▶ **Required work**:
The job is to find each line of the records below that includes the word "down" and copy it.

▶ **Given entries**:
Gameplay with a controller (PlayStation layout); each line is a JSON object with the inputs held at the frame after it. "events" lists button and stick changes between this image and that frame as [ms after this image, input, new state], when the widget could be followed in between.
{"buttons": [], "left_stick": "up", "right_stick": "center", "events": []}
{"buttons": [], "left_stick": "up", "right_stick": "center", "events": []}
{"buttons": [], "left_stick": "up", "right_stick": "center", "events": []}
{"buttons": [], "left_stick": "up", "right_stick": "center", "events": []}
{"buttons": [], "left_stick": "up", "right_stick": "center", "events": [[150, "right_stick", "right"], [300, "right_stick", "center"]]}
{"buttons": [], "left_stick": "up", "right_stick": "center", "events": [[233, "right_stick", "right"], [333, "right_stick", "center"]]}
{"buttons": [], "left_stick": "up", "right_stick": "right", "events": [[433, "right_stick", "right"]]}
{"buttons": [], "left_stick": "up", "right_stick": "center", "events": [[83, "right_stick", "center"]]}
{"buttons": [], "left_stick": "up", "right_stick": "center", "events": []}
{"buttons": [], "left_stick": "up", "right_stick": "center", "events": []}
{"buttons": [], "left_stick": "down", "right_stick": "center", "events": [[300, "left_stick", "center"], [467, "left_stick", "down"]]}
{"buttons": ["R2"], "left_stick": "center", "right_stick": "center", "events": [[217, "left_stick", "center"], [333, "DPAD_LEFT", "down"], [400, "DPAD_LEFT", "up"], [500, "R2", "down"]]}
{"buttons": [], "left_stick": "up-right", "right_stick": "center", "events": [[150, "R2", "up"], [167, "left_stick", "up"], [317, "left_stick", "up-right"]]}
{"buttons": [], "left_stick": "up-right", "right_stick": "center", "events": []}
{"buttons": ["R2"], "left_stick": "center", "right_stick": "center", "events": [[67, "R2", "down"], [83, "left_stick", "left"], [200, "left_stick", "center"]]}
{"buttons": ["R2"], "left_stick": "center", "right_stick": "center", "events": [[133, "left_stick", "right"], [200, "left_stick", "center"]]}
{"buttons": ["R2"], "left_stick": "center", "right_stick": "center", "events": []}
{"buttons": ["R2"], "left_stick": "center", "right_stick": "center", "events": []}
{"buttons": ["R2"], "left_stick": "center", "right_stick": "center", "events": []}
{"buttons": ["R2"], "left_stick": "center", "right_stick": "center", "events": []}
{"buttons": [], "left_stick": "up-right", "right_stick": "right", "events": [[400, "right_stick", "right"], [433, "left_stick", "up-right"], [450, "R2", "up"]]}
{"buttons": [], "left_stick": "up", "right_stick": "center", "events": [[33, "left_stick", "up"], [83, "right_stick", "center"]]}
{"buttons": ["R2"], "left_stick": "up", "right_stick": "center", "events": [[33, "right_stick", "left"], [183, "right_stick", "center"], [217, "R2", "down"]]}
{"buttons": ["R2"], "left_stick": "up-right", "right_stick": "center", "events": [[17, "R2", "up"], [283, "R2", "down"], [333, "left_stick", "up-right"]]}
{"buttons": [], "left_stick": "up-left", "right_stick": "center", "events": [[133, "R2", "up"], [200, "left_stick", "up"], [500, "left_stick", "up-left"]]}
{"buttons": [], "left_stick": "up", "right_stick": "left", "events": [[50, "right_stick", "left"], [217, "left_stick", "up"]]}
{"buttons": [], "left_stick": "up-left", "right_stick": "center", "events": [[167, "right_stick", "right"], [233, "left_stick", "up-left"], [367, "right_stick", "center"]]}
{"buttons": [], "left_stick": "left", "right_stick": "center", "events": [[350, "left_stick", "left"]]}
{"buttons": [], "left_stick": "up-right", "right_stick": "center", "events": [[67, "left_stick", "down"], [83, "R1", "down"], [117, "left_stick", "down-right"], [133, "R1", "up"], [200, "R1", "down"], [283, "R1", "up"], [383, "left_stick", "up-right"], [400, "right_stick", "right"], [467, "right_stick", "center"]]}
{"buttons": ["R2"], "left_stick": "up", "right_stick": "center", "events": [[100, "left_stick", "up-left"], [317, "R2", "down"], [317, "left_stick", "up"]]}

▶ **Written solution**:
{"buttons": [], "left_stick": "down", "right_stick": "center", "events": [[300, "left_stick", "center"], [467, "left_stick", "down"]]}
{"buttons": ["R2"], "left_stick": "center", "right_stick": "center", "events": [[217, "left_stick", "center"], [333, "DPAD_LEFT", "down"], [400, "DPAD_LEFT", "up"], [500, "R2", "down"]]}
{"buttons": ["R2"], "left_stick": "center", "right_stick": "center", "events": [[67, "R2", "down"], [83, "left_stick", "left"], [200, "left_stick", "center"]]}
{"buttons": ["R2"], "left_stick": "up", "right_stick": "center", "events": [[33, "right_stick", "left"], [183, "right_stick", "center"], [217, "R2", "down"]]}
{"buttons": ["R2"], "left_stick": "up-right", "right_stick": "center", "events": [[17, "R2", "up"], [283, "R2", "down"], [333, "left_stick", "up-right"]]}
{"buttons": [], "left_stick": "up-right", "right_stick": "center", "events": [[67, "left_stick", "down"], [83, "R1", "down"], [117, "left_stick", "down-right"], [133, "R1", "up"], [200, "R1", "down"], [283, "R1", "up"], [383, "left_stick", "up-right"], [400, "right_stick", "right"], [467, "right_stick", "center"]]}
{"buttons": ["R2"], "left_stick": "up", "right_stick": "center", "events": [[100, "left_stick", "up-left"], [317, "R2", "down"], [317, "left_stick", "up"]]}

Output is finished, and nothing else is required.